Maritza Shelley poses after sharing her story with high school students at the Museum of Jewish Heritage - A Living Memorial To The Holocaust in New York City.
Maritza Shelley poses after sharing her story with high school students at the Museum of Jewish Heritage - A Living Memorial To The Holocaust in New York City.
Carol Kuruvilla

Maritza Shelley was born in Budapest, Hungary, in 1928. The 91-year-old remembered the way that religious divisions were enforced in her city even before the war, starting with children on the playground. When a newcomer arrived at school, the first thing the children in her class would do was determine their religion, she said. After that, the kids stuck to their own religious groups, rarely developing close relationships with children of other faiths.

After the Nazis invaded Hungary in 1944, Shelley and her sister were selected to perform forced labor in grueling conditions, digging ditches to try to stop Soviet tanks from entering Budapest. She was allowed to return to the city’s Jewish ghetto briefly and reunite with her mother ― but a roundup occurred and Budapest’s Jews were sent on a death march to a concentration camp, she said.

Through the boldness and quick-thinking of her mother, they were able to reunite with Shelley’s sister during the death march, escape by hiding under a bridge when the soldiers weren’t watching, and hitchhike back to Budapest with a Nazi convoy ― somehow convincing the Germans that they were not Jewish. The family used false papers to stay in Budapest until the end of the war.

Shelley emphasized that the anti-Semitism emerging in the U.S. today can’t be compared to the systemic, organized mass atrocities perpetuated against Jews during the Holocaust.

“The extermination of the Jews was on such a mass scale, it was relentless, it was so sudden with no place to escape,” she said. “It’s true that there were incidents of anti-Semitism and pogroms in the past but when we talk about the Holocaust that was different.”
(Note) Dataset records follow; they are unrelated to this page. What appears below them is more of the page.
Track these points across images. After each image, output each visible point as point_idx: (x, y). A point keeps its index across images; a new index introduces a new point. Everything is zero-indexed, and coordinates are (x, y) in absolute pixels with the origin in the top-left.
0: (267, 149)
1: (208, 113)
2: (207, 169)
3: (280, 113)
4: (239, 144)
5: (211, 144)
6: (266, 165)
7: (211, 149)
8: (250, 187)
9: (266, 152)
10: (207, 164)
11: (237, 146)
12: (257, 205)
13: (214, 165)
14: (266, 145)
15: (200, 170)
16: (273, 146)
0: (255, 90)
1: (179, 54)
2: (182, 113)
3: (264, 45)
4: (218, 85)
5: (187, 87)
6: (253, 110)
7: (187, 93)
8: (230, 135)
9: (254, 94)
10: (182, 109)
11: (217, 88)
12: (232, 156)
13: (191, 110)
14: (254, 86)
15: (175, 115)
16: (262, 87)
Shelley moved to New York City in 1947. She said she has experienced anti-Semitism in this country, but that it was mostly verbal and not as violent as what is happening today. When she first heard about the Pittsburgh massacre, Shelley said she had a hard time accepting that it was real. Hearing about vandalism at synagogues and on school campuses breaks her heart, she said.

“I’m convinced that all this has to do with the general atmosphere in the country since the last election,” Shelley said. “That people who do these acts feel encouraged or feel free to do the acts.”

For most of her life, only close family members knew about Shelley’s experiences as a Holocaust survivor. But recently, she has felt compelled to share her story with the world, specifically with people who are not Jewish.

On Thursday, Shelley spoke to a group of students visiting New York City’s Museum of Jewish Heritage - A Living Memorial to the Holocaust, telling them what she had witnessed and experienced during the Holocaust. She encouraged the teens to not only make friends from other faiths, but to also learn more about those traditions ― perhaps by attending a seder with a Jewish friend or fasting with a Muslim friend for Ramadan.

Despite everything she’s witnessed, Shelley is still hopeful about the future.

“I’m an optimist, in spite of everything,” she said.